## EXERCISE GOAL
Please take the lines from the one holding "focal_35mm: 110" through the one holding "focal_mm: 2.22" in the data below and copy them exactly.

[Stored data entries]
════════

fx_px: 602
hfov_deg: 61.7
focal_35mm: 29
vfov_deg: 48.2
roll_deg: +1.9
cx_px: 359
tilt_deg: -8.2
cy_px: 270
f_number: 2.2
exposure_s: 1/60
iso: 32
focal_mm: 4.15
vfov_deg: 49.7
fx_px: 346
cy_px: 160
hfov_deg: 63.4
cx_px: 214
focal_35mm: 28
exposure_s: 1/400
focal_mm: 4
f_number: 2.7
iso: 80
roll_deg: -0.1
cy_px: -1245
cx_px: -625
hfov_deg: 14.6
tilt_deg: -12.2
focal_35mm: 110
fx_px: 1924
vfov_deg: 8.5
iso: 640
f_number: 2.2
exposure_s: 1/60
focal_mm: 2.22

════════

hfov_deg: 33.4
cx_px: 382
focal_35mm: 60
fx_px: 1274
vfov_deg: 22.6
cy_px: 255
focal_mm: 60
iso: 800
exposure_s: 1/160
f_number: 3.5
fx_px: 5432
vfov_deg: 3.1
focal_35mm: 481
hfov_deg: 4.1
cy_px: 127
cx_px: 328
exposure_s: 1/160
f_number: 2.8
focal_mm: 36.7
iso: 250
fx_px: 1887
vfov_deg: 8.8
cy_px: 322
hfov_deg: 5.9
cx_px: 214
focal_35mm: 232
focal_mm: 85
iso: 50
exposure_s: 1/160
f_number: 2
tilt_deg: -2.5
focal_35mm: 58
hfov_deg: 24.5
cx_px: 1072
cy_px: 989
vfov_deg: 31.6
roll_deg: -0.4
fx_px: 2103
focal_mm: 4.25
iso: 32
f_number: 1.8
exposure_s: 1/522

════════

## RESPONSE FOR THIS EXERCISE
focal_35mm: 110
fx_px: 1924
vfov_deg: 8.5
iso: 640
f_number: 2.2
exposure_s: 1/60
focal_mm: 2.22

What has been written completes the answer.